━━ RECORDS TO USE ━━

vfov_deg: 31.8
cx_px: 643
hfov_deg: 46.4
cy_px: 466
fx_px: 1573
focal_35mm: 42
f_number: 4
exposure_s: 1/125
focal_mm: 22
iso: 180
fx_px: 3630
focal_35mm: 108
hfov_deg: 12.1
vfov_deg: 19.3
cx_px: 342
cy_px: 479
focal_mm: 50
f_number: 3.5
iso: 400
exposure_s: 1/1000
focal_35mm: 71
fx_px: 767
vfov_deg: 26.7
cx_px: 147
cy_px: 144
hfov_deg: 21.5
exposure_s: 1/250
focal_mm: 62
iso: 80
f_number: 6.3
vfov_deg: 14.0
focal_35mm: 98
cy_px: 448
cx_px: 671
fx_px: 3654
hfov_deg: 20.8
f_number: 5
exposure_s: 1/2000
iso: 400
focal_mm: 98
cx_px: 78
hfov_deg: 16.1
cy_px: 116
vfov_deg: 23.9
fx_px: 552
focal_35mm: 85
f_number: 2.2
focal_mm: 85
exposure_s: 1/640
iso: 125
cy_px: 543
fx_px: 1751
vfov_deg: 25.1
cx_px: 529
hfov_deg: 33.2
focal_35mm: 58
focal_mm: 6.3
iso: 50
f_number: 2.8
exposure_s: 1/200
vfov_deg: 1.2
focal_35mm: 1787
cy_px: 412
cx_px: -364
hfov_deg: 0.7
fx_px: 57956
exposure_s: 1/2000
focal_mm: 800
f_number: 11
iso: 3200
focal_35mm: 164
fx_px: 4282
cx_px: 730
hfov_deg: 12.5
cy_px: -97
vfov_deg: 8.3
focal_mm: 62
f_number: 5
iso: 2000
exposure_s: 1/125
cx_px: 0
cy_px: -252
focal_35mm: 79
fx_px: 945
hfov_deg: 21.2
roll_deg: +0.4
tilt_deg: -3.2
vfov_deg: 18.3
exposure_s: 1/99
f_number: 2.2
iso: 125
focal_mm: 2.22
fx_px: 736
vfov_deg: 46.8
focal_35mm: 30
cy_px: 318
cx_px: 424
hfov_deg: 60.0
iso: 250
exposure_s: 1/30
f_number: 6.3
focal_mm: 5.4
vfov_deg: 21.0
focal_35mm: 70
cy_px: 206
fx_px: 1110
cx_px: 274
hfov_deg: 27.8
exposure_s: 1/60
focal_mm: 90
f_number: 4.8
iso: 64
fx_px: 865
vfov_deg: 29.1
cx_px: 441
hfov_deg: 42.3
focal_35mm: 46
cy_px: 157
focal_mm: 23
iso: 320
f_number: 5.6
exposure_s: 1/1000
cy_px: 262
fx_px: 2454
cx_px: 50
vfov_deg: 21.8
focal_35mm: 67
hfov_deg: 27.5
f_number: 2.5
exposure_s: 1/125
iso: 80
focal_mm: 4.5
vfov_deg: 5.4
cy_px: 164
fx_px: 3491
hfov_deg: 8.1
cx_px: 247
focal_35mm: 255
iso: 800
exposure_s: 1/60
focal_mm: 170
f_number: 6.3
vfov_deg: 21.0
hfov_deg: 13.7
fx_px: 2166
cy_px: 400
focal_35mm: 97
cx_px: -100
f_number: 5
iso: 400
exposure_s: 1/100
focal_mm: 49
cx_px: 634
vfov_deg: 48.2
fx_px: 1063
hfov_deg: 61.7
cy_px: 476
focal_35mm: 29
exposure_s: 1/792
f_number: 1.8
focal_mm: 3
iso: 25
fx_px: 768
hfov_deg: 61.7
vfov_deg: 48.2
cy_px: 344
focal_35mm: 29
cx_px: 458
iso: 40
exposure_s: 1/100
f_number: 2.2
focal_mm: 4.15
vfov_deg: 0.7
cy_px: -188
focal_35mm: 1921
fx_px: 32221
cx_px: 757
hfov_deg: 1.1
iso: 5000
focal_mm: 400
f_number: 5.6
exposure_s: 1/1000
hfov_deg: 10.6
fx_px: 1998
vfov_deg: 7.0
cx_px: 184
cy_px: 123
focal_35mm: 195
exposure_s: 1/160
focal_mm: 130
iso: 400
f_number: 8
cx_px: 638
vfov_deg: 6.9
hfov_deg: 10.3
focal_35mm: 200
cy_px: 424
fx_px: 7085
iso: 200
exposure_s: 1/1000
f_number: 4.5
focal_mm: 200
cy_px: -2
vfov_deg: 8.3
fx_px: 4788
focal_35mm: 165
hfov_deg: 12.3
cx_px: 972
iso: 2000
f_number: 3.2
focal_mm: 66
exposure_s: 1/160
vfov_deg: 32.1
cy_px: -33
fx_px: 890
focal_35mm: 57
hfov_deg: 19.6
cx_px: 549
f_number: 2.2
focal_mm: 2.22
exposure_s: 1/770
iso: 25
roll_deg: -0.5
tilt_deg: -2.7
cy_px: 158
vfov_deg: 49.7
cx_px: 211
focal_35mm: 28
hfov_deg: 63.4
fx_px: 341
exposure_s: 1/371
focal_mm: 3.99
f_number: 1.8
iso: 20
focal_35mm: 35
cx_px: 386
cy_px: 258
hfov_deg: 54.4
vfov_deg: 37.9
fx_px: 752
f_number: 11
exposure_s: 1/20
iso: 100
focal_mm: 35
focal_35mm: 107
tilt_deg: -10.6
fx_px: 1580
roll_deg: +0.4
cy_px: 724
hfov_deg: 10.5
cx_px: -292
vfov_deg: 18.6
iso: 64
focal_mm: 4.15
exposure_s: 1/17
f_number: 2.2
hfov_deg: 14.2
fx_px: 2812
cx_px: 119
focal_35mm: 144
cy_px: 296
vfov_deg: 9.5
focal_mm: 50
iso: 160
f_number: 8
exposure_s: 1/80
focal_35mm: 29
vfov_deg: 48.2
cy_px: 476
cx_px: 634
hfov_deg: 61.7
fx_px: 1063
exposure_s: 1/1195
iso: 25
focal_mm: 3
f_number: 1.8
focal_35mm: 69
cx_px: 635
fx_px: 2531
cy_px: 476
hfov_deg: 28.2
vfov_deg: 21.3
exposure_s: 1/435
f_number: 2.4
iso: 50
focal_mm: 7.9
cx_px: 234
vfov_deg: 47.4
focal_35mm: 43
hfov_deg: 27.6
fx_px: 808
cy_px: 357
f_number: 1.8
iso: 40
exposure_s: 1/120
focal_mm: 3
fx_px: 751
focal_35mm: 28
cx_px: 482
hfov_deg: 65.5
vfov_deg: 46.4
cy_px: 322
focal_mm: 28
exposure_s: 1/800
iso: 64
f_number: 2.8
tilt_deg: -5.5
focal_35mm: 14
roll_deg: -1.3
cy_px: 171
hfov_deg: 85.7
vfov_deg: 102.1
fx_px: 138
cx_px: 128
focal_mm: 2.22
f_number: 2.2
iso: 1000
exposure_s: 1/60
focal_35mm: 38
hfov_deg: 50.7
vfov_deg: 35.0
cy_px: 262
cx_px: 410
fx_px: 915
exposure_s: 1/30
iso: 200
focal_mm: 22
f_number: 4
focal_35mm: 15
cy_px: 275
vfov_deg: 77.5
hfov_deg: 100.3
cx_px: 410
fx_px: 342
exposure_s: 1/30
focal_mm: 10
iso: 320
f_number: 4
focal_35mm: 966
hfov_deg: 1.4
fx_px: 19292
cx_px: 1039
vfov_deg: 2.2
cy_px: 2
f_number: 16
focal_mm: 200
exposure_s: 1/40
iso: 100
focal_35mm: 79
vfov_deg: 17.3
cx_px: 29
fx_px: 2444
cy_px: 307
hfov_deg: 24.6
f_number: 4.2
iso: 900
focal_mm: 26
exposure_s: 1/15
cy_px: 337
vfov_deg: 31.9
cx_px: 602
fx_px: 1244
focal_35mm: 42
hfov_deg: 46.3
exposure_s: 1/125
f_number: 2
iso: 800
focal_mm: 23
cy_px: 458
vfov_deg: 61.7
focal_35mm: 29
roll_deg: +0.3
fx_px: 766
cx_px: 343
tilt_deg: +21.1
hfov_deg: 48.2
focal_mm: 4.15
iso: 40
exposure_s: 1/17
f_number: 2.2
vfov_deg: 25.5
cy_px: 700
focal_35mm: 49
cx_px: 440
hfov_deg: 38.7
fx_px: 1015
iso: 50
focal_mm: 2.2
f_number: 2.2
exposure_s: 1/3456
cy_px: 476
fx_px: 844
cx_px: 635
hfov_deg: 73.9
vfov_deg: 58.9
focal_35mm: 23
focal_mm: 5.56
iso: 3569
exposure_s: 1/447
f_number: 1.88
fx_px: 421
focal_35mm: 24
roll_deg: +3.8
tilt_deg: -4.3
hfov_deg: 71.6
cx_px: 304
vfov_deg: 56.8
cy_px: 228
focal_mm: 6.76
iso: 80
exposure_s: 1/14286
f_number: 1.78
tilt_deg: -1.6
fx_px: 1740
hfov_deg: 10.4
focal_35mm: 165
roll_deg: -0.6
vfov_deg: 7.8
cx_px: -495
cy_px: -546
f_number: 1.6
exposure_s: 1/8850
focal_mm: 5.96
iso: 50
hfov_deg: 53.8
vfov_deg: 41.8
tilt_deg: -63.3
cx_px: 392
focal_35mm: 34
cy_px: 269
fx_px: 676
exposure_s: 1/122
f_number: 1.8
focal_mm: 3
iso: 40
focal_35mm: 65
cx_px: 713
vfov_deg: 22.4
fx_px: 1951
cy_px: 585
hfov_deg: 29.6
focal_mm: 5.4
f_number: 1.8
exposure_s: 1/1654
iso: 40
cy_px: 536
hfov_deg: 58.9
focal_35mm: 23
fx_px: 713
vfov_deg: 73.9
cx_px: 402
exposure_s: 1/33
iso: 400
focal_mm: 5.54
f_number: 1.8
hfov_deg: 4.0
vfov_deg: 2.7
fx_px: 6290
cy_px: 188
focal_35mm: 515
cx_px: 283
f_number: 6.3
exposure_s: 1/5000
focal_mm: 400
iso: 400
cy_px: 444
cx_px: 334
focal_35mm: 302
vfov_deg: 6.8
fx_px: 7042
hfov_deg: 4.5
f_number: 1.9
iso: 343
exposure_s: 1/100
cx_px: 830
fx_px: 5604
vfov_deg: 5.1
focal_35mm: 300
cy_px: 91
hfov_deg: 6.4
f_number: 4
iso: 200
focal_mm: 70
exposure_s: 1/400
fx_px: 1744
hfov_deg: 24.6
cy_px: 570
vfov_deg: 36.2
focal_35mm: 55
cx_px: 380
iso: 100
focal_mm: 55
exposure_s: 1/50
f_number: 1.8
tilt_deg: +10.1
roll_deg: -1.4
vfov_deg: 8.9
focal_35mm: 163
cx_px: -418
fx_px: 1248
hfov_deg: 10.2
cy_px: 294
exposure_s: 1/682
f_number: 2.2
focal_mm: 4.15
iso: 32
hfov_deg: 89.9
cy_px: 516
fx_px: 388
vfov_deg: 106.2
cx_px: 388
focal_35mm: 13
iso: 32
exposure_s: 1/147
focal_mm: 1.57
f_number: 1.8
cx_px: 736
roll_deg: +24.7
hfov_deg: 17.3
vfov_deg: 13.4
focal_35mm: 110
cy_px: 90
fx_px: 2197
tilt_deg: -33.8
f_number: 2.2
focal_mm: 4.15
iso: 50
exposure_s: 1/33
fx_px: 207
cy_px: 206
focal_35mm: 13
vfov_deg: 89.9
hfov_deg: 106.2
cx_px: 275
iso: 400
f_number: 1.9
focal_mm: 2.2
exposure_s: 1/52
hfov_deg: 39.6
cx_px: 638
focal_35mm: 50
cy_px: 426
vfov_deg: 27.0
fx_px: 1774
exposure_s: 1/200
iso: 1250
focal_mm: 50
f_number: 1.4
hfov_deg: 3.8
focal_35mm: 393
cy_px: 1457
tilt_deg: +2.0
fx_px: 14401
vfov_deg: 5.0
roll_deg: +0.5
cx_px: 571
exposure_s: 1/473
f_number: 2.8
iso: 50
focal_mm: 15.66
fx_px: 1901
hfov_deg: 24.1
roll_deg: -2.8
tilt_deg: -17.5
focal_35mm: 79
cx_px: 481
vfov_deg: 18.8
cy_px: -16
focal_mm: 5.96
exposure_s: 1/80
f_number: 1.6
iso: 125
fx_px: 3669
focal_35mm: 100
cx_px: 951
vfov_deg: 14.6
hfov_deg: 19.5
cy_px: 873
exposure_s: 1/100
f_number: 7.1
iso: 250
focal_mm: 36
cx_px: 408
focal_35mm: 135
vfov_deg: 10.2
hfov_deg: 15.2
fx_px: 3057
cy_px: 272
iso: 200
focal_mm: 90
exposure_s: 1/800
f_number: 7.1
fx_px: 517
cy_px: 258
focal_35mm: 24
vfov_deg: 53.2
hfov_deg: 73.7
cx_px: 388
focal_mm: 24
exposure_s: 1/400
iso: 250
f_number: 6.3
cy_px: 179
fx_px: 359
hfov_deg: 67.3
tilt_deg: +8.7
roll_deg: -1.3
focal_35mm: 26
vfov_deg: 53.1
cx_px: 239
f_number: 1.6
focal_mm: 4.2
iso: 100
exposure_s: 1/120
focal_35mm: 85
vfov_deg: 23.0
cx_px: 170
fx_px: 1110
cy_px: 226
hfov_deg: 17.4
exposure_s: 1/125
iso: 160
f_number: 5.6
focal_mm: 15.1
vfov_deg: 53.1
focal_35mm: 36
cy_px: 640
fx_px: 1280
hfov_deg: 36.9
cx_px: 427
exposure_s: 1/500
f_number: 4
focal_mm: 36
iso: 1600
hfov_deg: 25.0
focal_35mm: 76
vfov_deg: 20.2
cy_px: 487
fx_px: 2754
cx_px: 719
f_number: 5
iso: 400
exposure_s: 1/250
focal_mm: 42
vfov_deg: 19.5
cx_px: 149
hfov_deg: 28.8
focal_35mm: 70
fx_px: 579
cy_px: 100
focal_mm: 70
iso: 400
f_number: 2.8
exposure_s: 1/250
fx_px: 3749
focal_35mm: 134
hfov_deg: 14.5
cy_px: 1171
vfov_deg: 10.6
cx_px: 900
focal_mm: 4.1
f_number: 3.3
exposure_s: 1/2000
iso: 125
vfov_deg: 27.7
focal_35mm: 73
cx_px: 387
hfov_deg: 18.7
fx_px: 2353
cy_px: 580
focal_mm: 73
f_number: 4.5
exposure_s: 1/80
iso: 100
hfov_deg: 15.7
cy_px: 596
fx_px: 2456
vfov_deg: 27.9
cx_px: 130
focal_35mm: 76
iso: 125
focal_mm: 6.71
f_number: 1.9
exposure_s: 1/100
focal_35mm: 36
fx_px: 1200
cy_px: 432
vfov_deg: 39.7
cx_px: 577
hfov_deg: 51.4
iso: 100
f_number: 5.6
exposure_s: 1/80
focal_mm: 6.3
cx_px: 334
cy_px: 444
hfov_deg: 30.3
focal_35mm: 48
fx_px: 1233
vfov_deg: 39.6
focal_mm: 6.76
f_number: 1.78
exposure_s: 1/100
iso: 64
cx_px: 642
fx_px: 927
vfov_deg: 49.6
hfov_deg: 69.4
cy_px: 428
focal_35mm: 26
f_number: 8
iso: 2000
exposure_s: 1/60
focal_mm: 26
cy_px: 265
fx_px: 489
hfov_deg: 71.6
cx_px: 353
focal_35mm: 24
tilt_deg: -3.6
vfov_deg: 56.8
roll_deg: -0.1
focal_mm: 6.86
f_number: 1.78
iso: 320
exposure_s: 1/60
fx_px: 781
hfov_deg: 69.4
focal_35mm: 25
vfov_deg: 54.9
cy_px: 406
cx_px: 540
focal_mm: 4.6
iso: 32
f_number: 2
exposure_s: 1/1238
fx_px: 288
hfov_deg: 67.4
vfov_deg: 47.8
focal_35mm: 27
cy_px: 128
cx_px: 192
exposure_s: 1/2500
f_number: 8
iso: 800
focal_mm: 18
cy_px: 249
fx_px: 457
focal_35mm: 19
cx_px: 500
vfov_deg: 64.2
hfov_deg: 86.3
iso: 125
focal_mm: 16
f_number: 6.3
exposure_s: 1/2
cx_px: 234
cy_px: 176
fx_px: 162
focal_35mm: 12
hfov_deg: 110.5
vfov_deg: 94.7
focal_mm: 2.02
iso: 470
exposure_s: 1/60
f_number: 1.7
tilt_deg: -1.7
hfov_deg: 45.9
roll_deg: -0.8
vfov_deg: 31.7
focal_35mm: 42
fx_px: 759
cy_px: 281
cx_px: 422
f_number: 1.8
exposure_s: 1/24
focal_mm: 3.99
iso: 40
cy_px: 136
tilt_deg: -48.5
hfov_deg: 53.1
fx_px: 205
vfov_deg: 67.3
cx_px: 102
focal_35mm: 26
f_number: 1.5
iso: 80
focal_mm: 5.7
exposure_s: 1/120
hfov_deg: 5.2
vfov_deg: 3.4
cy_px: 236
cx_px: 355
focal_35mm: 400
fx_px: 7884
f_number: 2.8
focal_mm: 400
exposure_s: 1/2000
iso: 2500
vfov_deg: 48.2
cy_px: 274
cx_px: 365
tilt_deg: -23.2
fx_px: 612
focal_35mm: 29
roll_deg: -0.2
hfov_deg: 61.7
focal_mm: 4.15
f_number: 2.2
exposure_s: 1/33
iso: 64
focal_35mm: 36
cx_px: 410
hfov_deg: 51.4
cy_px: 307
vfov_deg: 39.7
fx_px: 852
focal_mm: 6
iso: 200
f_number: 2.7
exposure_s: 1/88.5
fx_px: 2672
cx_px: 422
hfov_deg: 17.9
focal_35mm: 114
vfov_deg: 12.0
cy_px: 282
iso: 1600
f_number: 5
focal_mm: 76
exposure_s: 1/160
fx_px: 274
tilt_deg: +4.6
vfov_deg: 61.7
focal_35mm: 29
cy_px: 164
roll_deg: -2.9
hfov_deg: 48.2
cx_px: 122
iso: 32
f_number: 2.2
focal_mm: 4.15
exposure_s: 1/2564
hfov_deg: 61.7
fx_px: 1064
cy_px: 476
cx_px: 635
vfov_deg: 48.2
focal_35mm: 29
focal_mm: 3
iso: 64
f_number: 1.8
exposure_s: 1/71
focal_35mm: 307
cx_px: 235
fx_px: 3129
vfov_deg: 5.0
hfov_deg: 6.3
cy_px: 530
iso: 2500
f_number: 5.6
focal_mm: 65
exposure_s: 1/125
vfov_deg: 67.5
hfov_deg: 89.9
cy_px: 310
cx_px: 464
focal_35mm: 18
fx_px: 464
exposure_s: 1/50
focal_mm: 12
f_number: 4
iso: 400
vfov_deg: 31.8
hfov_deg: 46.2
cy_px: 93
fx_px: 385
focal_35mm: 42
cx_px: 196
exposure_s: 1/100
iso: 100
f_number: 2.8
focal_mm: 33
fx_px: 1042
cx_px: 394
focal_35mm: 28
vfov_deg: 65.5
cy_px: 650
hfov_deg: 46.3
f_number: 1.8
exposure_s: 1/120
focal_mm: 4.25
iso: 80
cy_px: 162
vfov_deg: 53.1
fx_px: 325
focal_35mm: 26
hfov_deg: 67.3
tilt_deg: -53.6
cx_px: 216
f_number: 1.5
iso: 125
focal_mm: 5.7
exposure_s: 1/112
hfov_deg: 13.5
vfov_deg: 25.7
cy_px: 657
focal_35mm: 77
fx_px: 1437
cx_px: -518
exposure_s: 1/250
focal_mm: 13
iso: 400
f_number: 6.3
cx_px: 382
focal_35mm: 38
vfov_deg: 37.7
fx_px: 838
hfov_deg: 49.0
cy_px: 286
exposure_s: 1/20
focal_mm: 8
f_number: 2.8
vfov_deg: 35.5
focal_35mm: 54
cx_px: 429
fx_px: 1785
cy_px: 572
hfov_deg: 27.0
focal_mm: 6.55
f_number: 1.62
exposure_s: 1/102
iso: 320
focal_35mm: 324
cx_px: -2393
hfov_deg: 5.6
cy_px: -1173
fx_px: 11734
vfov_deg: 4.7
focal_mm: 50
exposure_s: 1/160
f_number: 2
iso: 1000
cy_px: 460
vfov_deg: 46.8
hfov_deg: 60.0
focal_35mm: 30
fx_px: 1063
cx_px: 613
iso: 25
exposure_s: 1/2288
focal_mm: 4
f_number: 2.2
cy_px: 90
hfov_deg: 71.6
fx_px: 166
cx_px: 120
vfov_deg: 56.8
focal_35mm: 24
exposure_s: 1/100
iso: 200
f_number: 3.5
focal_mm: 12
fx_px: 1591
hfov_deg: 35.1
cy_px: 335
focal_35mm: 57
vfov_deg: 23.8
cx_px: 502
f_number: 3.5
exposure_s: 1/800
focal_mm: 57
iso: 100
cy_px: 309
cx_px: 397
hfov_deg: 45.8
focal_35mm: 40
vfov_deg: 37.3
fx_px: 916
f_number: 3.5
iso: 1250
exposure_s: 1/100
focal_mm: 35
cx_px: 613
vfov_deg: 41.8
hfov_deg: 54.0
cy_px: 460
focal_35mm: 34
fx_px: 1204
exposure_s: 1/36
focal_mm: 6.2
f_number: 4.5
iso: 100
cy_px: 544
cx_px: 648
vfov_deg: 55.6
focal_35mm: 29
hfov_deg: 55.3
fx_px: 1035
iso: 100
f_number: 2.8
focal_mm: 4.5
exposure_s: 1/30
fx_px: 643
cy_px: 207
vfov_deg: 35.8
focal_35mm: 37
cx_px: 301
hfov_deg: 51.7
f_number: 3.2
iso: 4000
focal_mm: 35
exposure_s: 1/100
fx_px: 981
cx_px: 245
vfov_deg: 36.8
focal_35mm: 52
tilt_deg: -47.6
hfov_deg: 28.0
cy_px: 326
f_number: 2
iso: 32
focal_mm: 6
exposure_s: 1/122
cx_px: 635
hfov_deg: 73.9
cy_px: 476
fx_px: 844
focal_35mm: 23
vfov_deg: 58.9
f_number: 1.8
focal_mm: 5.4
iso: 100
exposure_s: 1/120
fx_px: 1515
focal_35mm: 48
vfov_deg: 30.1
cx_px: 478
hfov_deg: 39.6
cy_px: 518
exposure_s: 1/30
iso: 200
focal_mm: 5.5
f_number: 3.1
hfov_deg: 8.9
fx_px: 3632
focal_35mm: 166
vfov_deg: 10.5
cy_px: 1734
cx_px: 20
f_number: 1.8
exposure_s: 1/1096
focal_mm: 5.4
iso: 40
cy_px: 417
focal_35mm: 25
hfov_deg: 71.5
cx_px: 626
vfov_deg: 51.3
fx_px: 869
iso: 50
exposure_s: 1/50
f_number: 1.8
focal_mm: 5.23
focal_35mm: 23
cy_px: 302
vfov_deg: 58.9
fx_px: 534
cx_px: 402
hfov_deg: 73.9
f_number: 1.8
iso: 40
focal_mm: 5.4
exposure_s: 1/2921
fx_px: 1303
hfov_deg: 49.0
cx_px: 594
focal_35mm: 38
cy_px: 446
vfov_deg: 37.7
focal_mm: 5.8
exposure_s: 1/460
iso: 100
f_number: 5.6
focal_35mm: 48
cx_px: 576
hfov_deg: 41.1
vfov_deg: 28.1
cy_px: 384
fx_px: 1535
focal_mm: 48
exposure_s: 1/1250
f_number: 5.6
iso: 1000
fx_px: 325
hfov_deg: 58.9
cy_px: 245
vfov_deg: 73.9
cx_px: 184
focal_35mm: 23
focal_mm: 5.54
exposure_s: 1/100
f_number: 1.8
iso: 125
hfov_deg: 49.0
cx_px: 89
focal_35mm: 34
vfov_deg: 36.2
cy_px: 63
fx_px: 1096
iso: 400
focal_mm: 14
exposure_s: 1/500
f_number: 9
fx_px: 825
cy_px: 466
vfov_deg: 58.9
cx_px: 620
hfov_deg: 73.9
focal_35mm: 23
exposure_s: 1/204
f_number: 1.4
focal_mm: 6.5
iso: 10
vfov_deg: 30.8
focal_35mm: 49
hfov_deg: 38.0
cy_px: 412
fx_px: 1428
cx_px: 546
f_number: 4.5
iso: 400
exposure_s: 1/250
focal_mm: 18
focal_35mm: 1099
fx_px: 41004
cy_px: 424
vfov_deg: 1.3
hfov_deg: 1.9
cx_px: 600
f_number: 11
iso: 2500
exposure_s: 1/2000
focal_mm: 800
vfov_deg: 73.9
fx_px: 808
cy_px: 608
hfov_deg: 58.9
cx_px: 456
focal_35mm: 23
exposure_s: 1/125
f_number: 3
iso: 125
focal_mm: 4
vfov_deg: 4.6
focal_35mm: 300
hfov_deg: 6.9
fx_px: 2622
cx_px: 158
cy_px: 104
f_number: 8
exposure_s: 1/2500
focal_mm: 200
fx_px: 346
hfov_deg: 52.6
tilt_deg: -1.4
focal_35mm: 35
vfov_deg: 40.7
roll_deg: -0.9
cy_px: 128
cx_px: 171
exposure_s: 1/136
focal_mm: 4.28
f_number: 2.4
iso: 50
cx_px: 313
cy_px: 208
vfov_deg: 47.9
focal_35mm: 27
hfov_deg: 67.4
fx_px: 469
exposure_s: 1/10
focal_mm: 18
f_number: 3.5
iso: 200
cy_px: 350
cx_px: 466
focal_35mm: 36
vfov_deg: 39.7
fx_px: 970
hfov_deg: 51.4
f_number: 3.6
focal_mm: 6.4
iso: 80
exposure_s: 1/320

━━━

**EXERCISE**
Return only the lines above that run from the opening line through the line containing "fx_px: 3654", exactly as written.

**EXERCISE ANSWER**
vfov_deg: 31.8
cx_px: 643
hfov_deg: 46.4
cy_px: 466
fx_px: 1573
focal_35mm: 42
f_number: 4
exposure_s: 1/125
focal_mm: 22
iso: 180
fx_px: 3630
focal_35mm: 108
hfov_deg: 12.1
vfov_deg: 19.3
cx_px: 342
cy_px: 479
focal_mm: 50
f_number: 3.5
iso: 400
exposure_s: 1/1000
focal_35mm: 71
fx_px: 767
vfov_deg: 26.7
cx_px: 147
cy_px: 144
hfov_deg: 21.5
exposure_s: 1/250
focal_mm: 62
iso: 80
f_number: 6.3
vfov_deg: 14.0
focal_35mm: 98
cy_px: 448
cx_px: 671
fx_px: 3654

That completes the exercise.